▸ Problem requirements
Print the refrigerator patent excerpt below word for word, in full.

EP 2 169 335 A2 discloses a refrigerator with a pair of doors opening and closing a cooling chamber, with a filler unit rotatably connected to at least one of the doors to seal a separation space between the pair of doors. The refrigerator further comprises a guide member on a refrigerator's main body to guide rotation of the filler unit which prevents breakage of the filler unit due to collision with the guide member.
Further, WO 2011/037410 A2 discloses a refrigerator with a pair of doors coupled to a refrigerator's cabinet and with a cooling air leakage preventing member rotatably mounted to one of the doors, having a guide protrusion which corresponds to a guide installed at the cabinet. The guide comprises a guide groove to engage with the guide protrusion so as to rotate the cooling air leakage preventing member during opening or closing said doors.

Content of the Invention

It is an object of the present invention to overcome at least one of the above-mentioned technical problems and thus provide a refrigeration appliance having a prolonged useful life and improved usage convenience.

▸ Data supplied
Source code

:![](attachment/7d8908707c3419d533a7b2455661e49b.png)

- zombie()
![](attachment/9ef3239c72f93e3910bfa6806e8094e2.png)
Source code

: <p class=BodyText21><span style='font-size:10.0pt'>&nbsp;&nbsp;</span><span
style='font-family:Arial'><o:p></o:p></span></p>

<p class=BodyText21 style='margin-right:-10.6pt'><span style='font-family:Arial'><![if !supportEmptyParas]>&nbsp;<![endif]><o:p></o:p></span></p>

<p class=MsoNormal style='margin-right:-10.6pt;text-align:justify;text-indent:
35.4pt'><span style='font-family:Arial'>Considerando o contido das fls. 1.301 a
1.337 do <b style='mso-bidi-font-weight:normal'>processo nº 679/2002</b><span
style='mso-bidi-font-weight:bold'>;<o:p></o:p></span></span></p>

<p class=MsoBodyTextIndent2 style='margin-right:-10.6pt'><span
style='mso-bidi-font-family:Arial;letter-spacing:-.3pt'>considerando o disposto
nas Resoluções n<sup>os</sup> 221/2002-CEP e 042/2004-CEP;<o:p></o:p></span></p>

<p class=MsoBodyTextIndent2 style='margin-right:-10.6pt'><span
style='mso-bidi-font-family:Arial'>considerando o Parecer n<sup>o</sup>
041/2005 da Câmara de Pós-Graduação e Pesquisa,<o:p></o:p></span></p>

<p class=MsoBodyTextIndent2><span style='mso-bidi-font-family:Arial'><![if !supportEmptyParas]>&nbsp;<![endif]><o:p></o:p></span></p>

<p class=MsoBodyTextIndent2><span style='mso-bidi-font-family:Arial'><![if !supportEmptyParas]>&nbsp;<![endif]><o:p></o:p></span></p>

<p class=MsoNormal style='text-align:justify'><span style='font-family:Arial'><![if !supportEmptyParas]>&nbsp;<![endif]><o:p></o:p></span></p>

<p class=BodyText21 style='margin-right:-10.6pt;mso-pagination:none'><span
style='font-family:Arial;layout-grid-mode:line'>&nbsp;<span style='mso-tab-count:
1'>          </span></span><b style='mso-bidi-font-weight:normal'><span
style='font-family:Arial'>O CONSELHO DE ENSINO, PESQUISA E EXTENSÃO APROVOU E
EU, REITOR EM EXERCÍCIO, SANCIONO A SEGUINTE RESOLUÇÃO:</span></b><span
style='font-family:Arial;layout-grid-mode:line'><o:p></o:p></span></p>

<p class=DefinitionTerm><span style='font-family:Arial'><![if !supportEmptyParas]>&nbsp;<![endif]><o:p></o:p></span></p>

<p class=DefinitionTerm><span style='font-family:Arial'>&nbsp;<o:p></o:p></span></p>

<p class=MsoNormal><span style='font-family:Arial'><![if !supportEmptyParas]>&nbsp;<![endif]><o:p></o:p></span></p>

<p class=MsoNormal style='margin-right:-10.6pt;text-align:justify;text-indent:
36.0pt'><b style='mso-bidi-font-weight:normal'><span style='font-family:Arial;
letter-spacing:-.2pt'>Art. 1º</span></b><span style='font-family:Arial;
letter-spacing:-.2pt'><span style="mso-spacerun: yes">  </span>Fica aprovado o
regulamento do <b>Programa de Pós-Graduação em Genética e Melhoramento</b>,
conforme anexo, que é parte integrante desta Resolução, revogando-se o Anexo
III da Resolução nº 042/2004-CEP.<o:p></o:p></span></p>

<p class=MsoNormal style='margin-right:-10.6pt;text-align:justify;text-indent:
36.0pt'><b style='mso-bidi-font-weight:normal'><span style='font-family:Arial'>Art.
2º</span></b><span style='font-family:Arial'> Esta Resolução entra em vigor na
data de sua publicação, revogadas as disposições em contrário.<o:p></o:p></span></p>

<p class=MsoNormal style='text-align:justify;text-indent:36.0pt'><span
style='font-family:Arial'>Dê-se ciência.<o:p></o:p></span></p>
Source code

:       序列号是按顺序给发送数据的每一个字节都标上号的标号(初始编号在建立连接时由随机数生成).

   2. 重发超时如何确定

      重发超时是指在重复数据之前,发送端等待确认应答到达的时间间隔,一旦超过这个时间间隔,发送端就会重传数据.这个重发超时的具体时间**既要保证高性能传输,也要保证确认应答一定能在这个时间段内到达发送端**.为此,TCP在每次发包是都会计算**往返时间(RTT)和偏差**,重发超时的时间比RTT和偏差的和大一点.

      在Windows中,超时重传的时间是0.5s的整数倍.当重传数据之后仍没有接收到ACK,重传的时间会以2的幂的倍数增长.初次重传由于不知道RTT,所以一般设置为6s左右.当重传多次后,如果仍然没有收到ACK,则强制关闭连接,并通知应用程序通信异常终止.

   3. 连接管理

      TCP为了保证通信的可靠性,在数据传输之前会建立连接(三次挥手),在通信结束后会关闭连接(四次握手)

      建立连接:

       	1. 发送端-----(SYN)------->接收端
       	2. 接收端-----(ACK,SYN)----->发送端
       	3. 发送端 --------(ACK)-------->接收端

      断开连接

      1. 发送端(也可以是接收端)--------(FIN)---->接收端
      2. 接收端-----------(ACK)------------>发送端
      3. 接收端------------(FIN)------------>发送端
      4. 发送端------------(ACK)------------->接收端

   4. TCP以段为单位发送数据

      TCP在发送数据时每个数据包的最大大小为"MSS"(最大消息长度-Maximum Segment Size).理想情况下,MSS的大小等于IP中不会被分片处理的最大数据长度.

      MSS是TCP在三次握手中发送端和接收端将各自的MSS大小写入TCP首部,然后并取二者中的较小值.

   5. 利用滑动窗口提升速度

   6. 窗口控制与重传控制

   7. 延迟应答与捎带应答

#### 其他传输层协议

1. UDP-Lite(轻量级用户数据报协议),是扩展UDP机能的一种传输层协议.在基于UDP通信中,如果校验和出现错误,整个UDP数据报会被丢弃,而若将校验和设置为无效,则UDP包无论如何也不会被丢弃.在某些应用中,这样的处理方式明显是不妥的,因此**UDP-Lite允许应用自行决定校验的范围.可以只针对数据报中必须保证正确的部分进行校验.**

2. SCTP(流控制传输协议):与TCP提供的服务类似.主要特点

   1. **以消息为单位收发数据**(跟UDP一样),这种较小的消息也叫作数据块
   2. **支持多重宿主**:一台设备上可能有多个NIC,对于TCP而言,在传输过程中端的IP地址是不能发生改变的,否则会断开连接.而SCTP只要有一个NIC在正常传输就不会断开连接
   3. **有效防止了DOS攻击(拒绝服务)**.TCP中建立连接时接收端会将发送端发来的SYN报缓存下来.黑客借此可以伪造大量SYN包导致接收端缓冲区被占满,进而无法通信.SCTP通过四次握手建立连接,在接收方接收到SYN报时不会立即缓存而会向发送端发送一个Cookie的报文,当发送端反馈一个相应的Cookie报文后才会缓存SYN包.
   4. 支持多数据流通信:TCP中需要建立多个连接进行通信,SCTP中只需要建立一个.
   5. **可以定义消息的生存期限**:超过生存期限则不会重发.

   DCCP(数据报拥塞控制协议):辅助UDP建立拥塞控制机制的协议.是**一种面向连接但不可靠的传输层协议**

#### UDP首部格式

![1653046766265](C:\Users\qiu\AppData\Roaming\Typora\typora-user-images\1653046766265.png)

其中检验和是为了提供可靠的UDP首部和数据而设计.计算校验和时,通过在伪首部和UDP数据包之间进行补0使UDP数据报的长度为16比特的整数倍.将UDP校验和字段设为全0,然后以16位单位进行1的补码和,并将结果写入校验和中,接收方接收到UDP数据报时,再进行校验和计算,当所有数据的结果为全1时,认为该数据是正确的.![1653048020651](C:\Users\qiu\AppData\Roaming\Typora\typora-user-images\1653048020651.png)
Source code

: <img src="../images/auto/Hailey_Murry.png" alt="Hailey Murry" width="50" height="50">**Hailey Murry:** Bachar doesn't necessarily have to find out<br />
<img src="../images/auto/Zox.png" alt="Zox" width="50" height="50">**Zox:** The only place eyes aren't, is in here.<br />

▸ Written response
EP 2 169 335 A2 discloses a refrigerator with a pair of doors opening and closing a cooling chamber, with a filler unit rotatably connected to at least one of the doors to seal a separation space between the pair of doors. The refrigerator further comprises a guide member on a refrigerator's main body to guide rotation of the filler unit which prevents breakage of the filler unit due to collision with the guide member.
Further, WO 2011/037410 A2 discloses a refrigerator with a pair of doors coupled to a refrigerator's cabinet and with a cooling air leakage preventing member rotatably mounted to one of the doors, having a guide protrusion which corresponds to a guide installed at the cabinet. The guide comprises a guide groove to engage with the guide protrusion so as to rotate the cooling air leakage preventing member during opening or closing said doors.

Content of the Invention

It is an object of the present invention to overcome at least one of the above-mentioned technical problems and thus provide a refrigeration appliance having a prolonged useful life and improved usage convenience.